Boyles said 100 employees have left the police department in the last three years. Of those, 93 were resignations, retirements or related to employee behavior, Boyles said. Seven were transfers. About three-fourths of that number, or 74, new employees have been hired in that time to replace the departing employees.

“There is no smoking gun in this,” Boyles said. “It was a combination of things that made me believe we were headed down the wrong direction.”

“The only issue for us, quite frankly, is whether we fire the city manager for firing the police chief. And I want to say very clearly that I think that the answer to that is no,” said councilor Lloyd Snook.

Snook has consistently said he upholds Boyles’ decision. Snook said he thinks it’s important to move forward from the decision to commit to a new and equitable style of policing.

“I think that we had gotten to a point at the end of August, where we had significant questions about whether we were going to end up with a police department in chaos. We need not go back and revisit that,” Snook said.

Walker said she is frustrated the other councilors didn’t have more questions if they really do care about equity. Brackney is a Black woman, and some community members as well as Walker have voiced concerns about how officers’ impressions of Brackney could be racist, sexist or both. Walker asked Boyles when he had access to the PBA survey and internal city survey. He said he received the PBA survey at the same time as the councilors in August and received the internal survey after that.

In a discussion prior to Walker playing the recording, Boyles said he was not confident in Wells’ intentions. He also said the survey was “very unscientific.”

“There was enough information in the surveys [to cause concern] … but I did not like the intention of the [PBA] surveys,” Boyles said.

He said he felt the survey was “intended to highlight Chief Brackney in a less than positive way.”

Boyles said he never discussed the survey results with Brackney.

“I wish I would’ve had a better relationship,” he said.

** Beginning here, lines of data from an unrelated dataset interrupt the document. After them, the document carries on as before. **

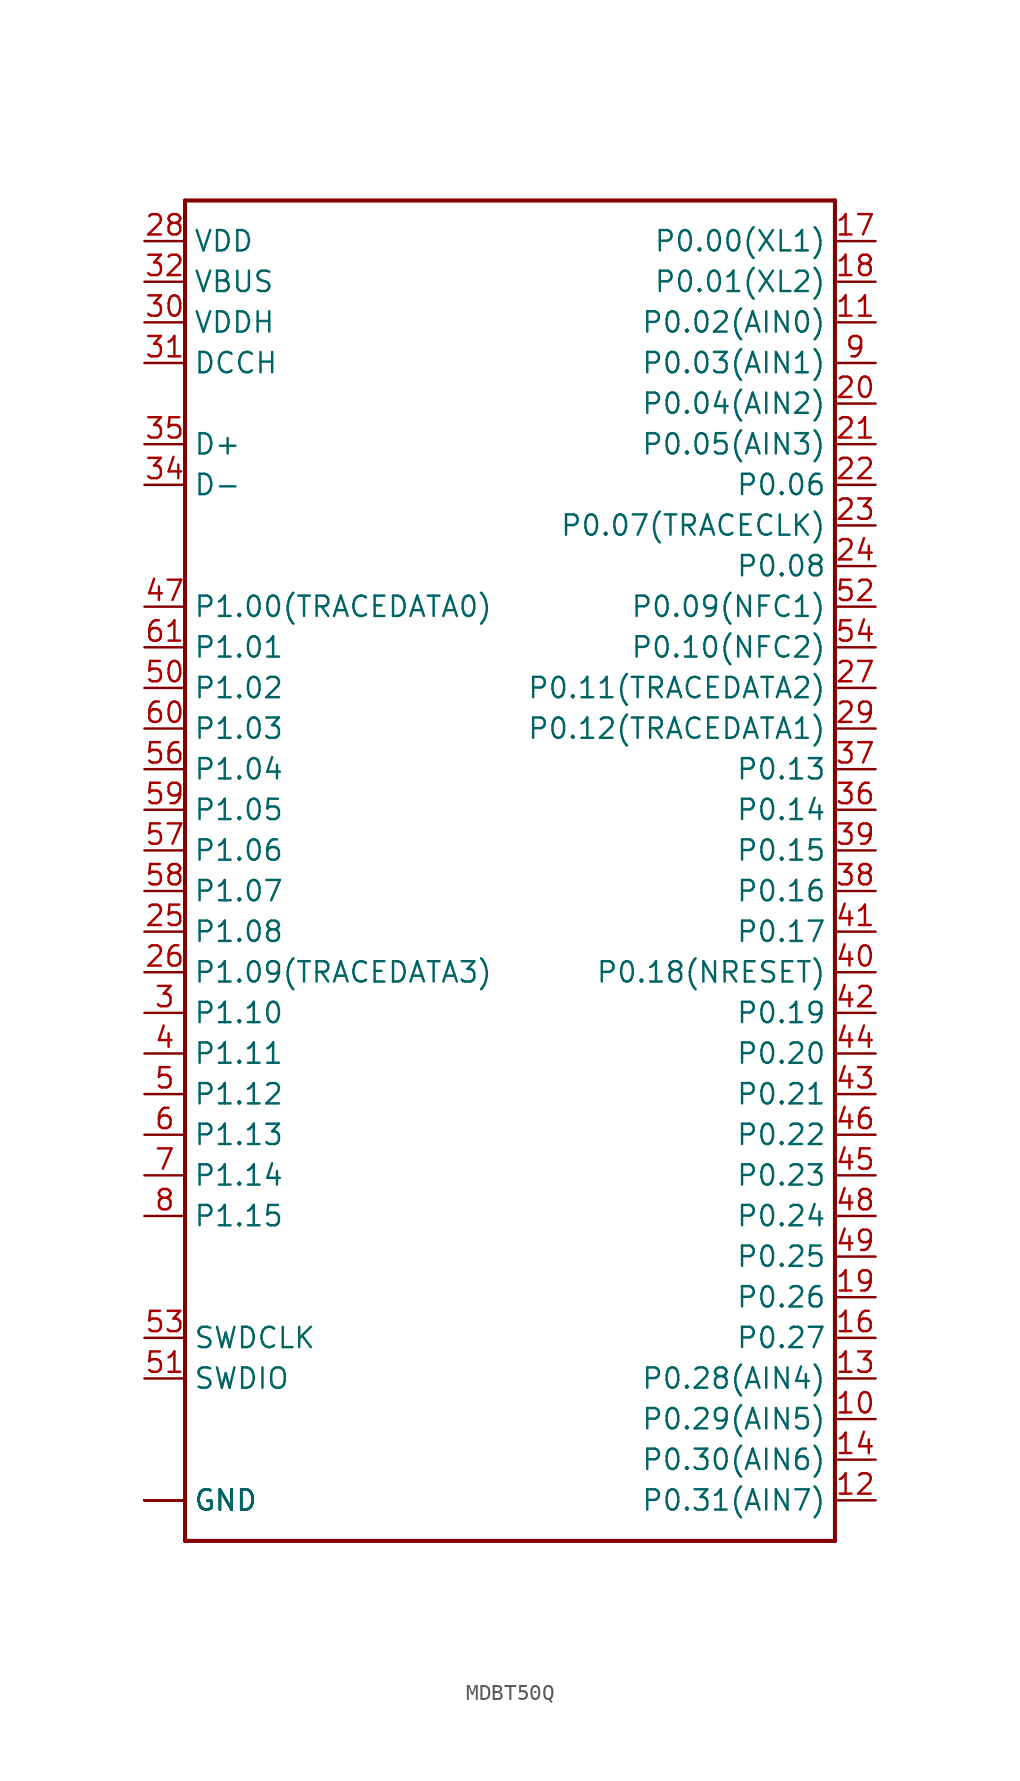
<source format=kicad_sym>
(kicad_symbol_lib
  (version 20220914)
  (generator kicad_symbol_editor)
  (symbol "MDBT50Q"
    (property "Reference" "U"
      (at -20.32 38.354 0)
      (effects (font (size 1.778 1.778)) (justify left bottom) hide))
    (property "ki_locked" ""
      (at 0 0 0)
      (effects (font (size 1.27 1.27))))
    (symbol "MDBT50Q_1_0"
      (polyline (pts (xy -20.32 -45.72) (xy 20.32 -45.72)) (stroke (width 0.254) (type solid)) (fill (type none)))
      (polyline (pts (xy -20.32 38.1) (xy -20.32 -45.72)) (stroke (width 0.254) (type solid)) (fill (type none)))
      (polyline (pts (xy 20.32 -45.72) (xy 20.32 38.1)) (stroke (width 0.254) (type solid)) (fill (type none)))
      (polyline (pts (xy 20.32 38.1) (xy -20.32 38.1)) (stroke (width 0.254) (type solid)) (fill (type none)))
      (pin bidirectional line (at -22.86 -43.18 0) (length 2.54) (name "GND" (effects (font (size 1.27 1.27)))) (number "1" (effects (font (size 0 0)))))
      (pin bidirectional line (at 22.86 -38.1 180) (length 2.54) (name "P0.29(AIN5)" (effects (font (size 1.27 1.27)))) (number "10" (effects (font (size 1.27 1.27)))))
      (pin bidirectional line (at 22.86 30.48 180) (length 2.54) (name "P0.02(AIN0)" (effects (font (size 1.27 1.27)))) (number "11" (effects (font (size 1.27 1.27)))))
      (pin bidirectional line (at 22.86 -43.18 180) (length 2.54) (name "P0.31(AIN7)" (effects (font (size 1.27 1.27)))) (number "12" (effects (font (size 1.27 1.27)))))
      (pin bidirectional line (at 22.86 -35.56 180) (length 2.54) (name "P0.28(AIN4)" (effects (font (size 1.27 1.27)))) (number "13" (effects (font (size 1.27 1.27)))))
      (pin bidirectional line (at 22.86 -40.64 180) (length 2.54) (name "P0.30(AIN6)" (effects (font (size 1.27 1.27)))) (number "14" (effects (font (size 1.27 1.27)))))
      (pin bidirectional line (at -22.86 -43.18 0) (length 2.54) (name "GND" (effects (font (size 1.27 1.27)))) (number "15" (effects (font (size 0 0)))))
      (pin bidirectional line (at 22.86 -33.02 180) (length 2.54) (name "P0.27" (effects (font (size 1.27 1.27)))) (number "16" (effects (font (size 1.27 1.27)))))
      (pin bidirectional line (at 22.86 35.56 180) (length 2.54) (name "P0.00(XL1)" (effects (font (size 1.27 1.27)))) (number "17" (effects (font (size 1.27 1.27)))))
      (pin bidirectional line (at 22.86 33.02 180) (length 2.54) (name "P0.01(XL2)" (effects (font (size 1.27 1.27)))) (number "18" (effects (font (size 1.27 1.27)))))
      (pin bidirectional line (at 22.86 -30.48 180) (length 2.54) (name "P0.26" (effects (font (size 1.27 1.27)))) (number "19" (effects (font (size 1.27 1.27)))))
      (pin bidirectional line (at -22.86 -43.18 0) (length 2.54) (name "GND" (effects (font (size 1.27 1.27)))) (number "2" (effects (font (size 0 0)))))
      (pin bidirectional line (at 22.86 25.4 180) (length 2.54) (name "P0.04(AIN2)" (effects (font (size 1.27 1.27)))) (number "20" (effects (font (size 1.27 1.27)))))
      (pin bidirectional line (at 22.86 22.86 180) (length 2.54) (name "P0.05(AIN3)" (effects (font (size 1.27 1.27)))) (number "21" (effects (font (size 1.27 1.27)))))
      (pin bidirectional line (at 22.86 20.32 180) (length 2.54) (name "P0.06" (effects (font (size 1.27 1.27)))) (number "22" (effects (font (size 1.27 1.27)))))
      (pin bidirectional line (at 22.86 17.78 180) (length 2.54) (name "P0.07(TRACECLK)" (effects (font (size 1.27 1.27)))) (number "23" (effects (font (size 1.27 1.27)))))
      (pin bidirectional line (at 22.86 15.24 180) (length 2.54) (name "P0.08" (effects (font (size 1.27 1.27)))) (number "24" (effects (font (size 1.27 1.27)))))
      (pin bidirectional line (at -22.86 -7.62 0) (length 2.54) (name "P1.08" (effects (font (size 1.27 1.27)))) (number "25" (effects (font (size 1.27 1.27)))))
      (pin bidirectional line (at -22.86 -10.16 0) (length 2.54) (name "P1.09(TRACEDATA3)" (effects (font (size 1.27 1.27)))) (number "26" (effects (font (size 1.27 1.27)))))
      (pin bidirectional line (at 22.86 7.62 180) (length 2.54) (name "P0.11(TRACEDATA2)" (effects (font (size 1.27 1.27)))) (number "27" (effects (font (size 1.27 1.27)))))
      (pin bidirectional line (at -22.86 35.56 0) (length 2.54) (name "VDD" (effects (font (size 1.27 1.27)))) (number "28" (effects (font (size 1.27 1.27)))))
      (pin bidirectional line (at 22.86 5.08 180) (length 2.54) (name "P0.12(TRACEDATA1)" (effects (font (size 1.27 1.27)))) (number "29" (effects (font (size 1.27 1.27)))))
      (pin bidirectional line (at -22.86 -12.7 0) (length 2.54) (name "P1.10" (effects (font (size 1.27 1.27)))) (number "3" (effects (font (size 1.27 1.27)))))
      (pin bidirectional line (at -22.86 30.48 0) (length 2.54) (name "VDDH" (effects (font (size 1.27 1.27)))) (number "30" (effects (font (size 1.27 1.27)))))
      (pin bidirectional line (at -22.86 27.94 0) (length 2.54) (name "DCCH" (effects (font (size 1.27 1.27)))) (number "31" (effects (font (size 1.27 1.27)))))
      (pin bidirectional line (at -22.86 33.02 0) (length 2.54) (name "VBUS" (effects (font (size 1.27 1.27)))) (number "32" (effects (font (size 1.27 1.27)))))
      (pin bidirectional line (at -22.86 -43.18 0) (length 2.54) (name "GND" (effects (font (size 1.27 1.27)))) (number "33" (effects (font (size 0 0)))))
      (pin bidirectional line (at -22.86 20.32 0) (length 2.54) (name "D-" (effects (font (size 1.27 1.27)))) (number "34" (effects (font (size 1.27 1.27)))))
      (pin bidirectional line (at -22.86 22.86 0) (length 2.54) (name "D+" (effects (font (size 1.27 1.27)))) (number "35" (effects (font (size 1.27 1.27)))))
      (pin bidirectional line (at 22.86 0 180) (length 2.54) (name "P0.14" (effects (font (size 1.27 1.27)))) (number "36" (effects (font (size 1.27 1.27)))))
      (pin bidirectional line (at 22.86 2.54 180) (length 2.54) (name "P0.13" (effects (font (size 1.27 1.27)))) (number "37" (effects (font (size 1.27 1.27)))))
      (pin bidirectional line (at 22.86 -5.08 180) (length 2.54) (name "P0.16" (effects (font (size 1.27 1.27)))) (number "38" (effects (font (size 1.27 1.27)))))
      (pin bidirectional line (at 22.86 -2.54 180) (length 2.54) (name "P0.15" (effects (font (size 1.27 1.27)))) (number "39" (effects (font (size 1.27 1.27)))))
      (pin bidirectional line (at -22.86 -15.24 0) (length 2.54) (name "P1.11" (effects (font (size 1.27 1.27)))) (number "4" (effects (font (size 1.27 1.27)))))
      (pin bidirectional line (at 22.86 -10.16 180) (length 2.54) (name "P0.18(NRESET)" (effects (font (size 1.27 1.27)))) (number "40" (effects (font (size 1.27 1.27)))))
      (pin bidirectional line (at 22.86 -7.62 180) (length 2.54) (name "P0.17" (effects (font (size 1.27 1.27)))) (number "41" (effects (font (size 1.27 1.27)))))
      (pin bidirectional line (at 22.86 -12.7 180) (length 2.54) (name "P0.19" (effects (font (size 1.27 1.27)))) (number "42" (effects (font (size 1.27 1.27)))))
      (pin bidirectional line (at 22.86 -17.78 180) (length 2.54) (name "P0.21" (effects (font (size 1.27 1.27)))) (number "43" (effects (font (size 1.27 1.27)))))
      (pin bidirectional line (at 22.86 -15.24 180) (length 2.54) (name "P0.20" (effects (font (size 1.27 1.27)))) (number "44" (effects (font (size 1.27 1.27)))))
      (pin bidirectional line (at 22.86 -22.86 180) (length 2.54) (name "P0.23" (effects (font (size 1.27 1.27)))) (number "45" (effects (font (size 1.27 1.27)))))
      (pin bidirectional line (at 22.86 -20.32 180) (length 2.54) (name "P0.22" (effects (font (size 1.27 1.27)))) (number "46" (effects (font (size 1.27 1.27)))))
      (pin bidirectional line (at -22.86 12.7 0) (length 2.54) (name "P1.00(TRACEDATA0)" (effects (font (size 1.27 1.27)))) (number "47" (effects (font (size 1.27 1.27)))))
      (pin bidirectional line (at 22.86 -25.4 180) (length 2.54) (name "P0.24" (effects (font (size 1.27 1.27)))) (number "48" (effects (font (size 1.27 1.27)))))
      (pin bidirectional line (at 22.86 -27.94 180) (length 2.54) (name "P0.25" (effects (font (size 1.27 1.27)))) (number "49" (effects (font (size 1.27 1.27)))))
      (pin bidirectional line (at -22.86 -17.78 0) (length 2.54) (name "P1.12" (effects (font (size 1.27 1.27)))) (number "5" (effects (font (size 1.27 1.27)))))
      (pin bidirectional line (at -22.86 7.62 0) (length 2.54) (name "P1.02" (effects (font (size 1.27 1.27)))) (number "50" (effects (font (size 1.27 1.27)))))
      (pin bidirectional line (at -22.86 -35.56 0) (length 2.54) (name "SWDIO" (effects (font (size 1.27 1.27)))) (number "51" (effects (font (size 1.27 1.27)))))
      (pin bidirectional line (at 22.86 12.7 180) (length 2.54) (name "P0.09(NFC1)" (effects (font (size 1.27 1.27)))) (number "52" (effects (font (size 1.27 1.27)))))
      (pin bidirectional line (at -22.86 -33.02 0) (length 2.54) (name "SWDCLK" (effects (font (size 1.27 1.27)))) (number "53" (effects (font (size 1.27 1.27)))))
      (pin bidirectional line (at 22.86 10.16 180) (length 2.54) (name "P0.10(NFC2)" (effects (font (size 1.27 1.27)))) (number "54" (effects (font (size 1.27 1.27)))))
      (pin bidirectional line (at -22.86 -43.18 0) (length 2.54) (name "GND" (effects (font (size 1.27 1.27)))) (number "55" (effects (font (size 0 0)))))
      (pin bidirectional line (at -22.86 2.54 0) (length 2.54) (name "P1.04" (effects (font (size 1.27 1.27)))) (number "56" (effects (font (size 1.27 1.27)))))
      (pin bidirectional line (at -22.86 -2.54 0) (length 2.54) (name "P1.06" (effects (font (size 1.27 1.27)))) (number "57" (effects (font (size 1.27 1.27)))))
      (pin bidirectional line (at -22.86 -5.08 0) (length 2.54) (name "P1.07" (effects (font (size 1.27 1.27)))) (number "58" (effects (font (size 1.27 1.27)))))
      (pin bidirectional line (at -22.86 0 0) (length 2.54) (name "P1.05" (effects (font (size 1.27 1.27)))) (number "59" (effects (font (size 1.27 1.27)))))
      (pin bidirectional line (at -22.86 -20.32 0) (length 2.54) (name "P1.13" (effects (font (size 1.27 1.27)))) (number "6" (effects (font (size 1.27 1.27)))))
      (pin bidirectional line (at -22.86 5.08 0) (length 2.54) (name "P1.03" (effects (font (size 1.27 1.27)))) (number "60" (effects (font (size 1.27 1.27)))))
      (pin bidirectional line (at -22.86 10.16 0) (length 2.54) (name "P1.01" (effects (font (size 1.27 1.27)))) (number "61" (effects (font (size 1.27 1.27)))))
      (pin bidirectional line (at -22.86 -22.86 0) (length 2.54) (name "P1.14" (effects (font (size 1.27 1.27)))) (number "7" (effects (font (size 1.27 1.27)))))
      (pin bidirectional line (at -22.86 -25.4 0) (length 2.54) (name "P1.15" (effects (font (size 1.27 1.27)))) (number "8" (effects (font (size 1.27 1.27)))))
      (pin bidirectional line (at 22.86 27.94 180) (length 2.54) (name "P0.03(AIN1)" (effects (font (size 1.27 1.27)))) (number "9" (effects (font (size 1.27 1.27))))))))
</source>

He said Brackney was “very good” about being transparent with him about issues going on in the department.

Hill said she believes there were factors other than the survey that influenced Boyles’ decision. She said she personally had concerns about Brackney based on incidents separate from those indicated in the surveys, specifically involving community members. She said Brackney had walked out of a city meeting Hill organized to connect with the department members of the Police Civilian Review Board when the board was created.

Boyles said he had a similar experience when Brackney left a meeting he held after she disagreed with points presented in the meeting, which he said “raised concerns” for him about the chief’s leadership.

Hill also gave the example of an incident in 2019 she thought inappropriate. A citizen sent an email to Brackney, and Brackney responded by CCing his employer.

“It’s not appropriate,” Hill said.

The Daily Progress obtained a copy of the email.

Councilors also discussed whether the current chair of the Police Civilian Review Board, Bellamy Brown, should be dismissed.

Brown came under fire for perceived involvement in Brackney’s termination as well as public comments and social media posts he made about the incident. At a PCRB meeting last month, two members of the board voted no confidence in Brown.

Payne said a code of ethics should be developed for the PCRB in terms of member professionalism and neutrality. Magill said she’d like to see this policy extended to all boards and commissions to prevent future problems such as the confusion that swirls around Brackney’s dismissal.

Snook said he was concerned that terminating Brown could be a First Amendment issue and that removing a board member for their speech should be a “last resort.” He did say he believes members of the PCRB should not be publicly sharing their opinions. But because that rule has never been articulated, he said he does think Brown should be removed.

Walker said she “had negative interactions with Brown before” and is concerned how he is using his platform.

The council did not come to a conclusion about whether Brown should be removed.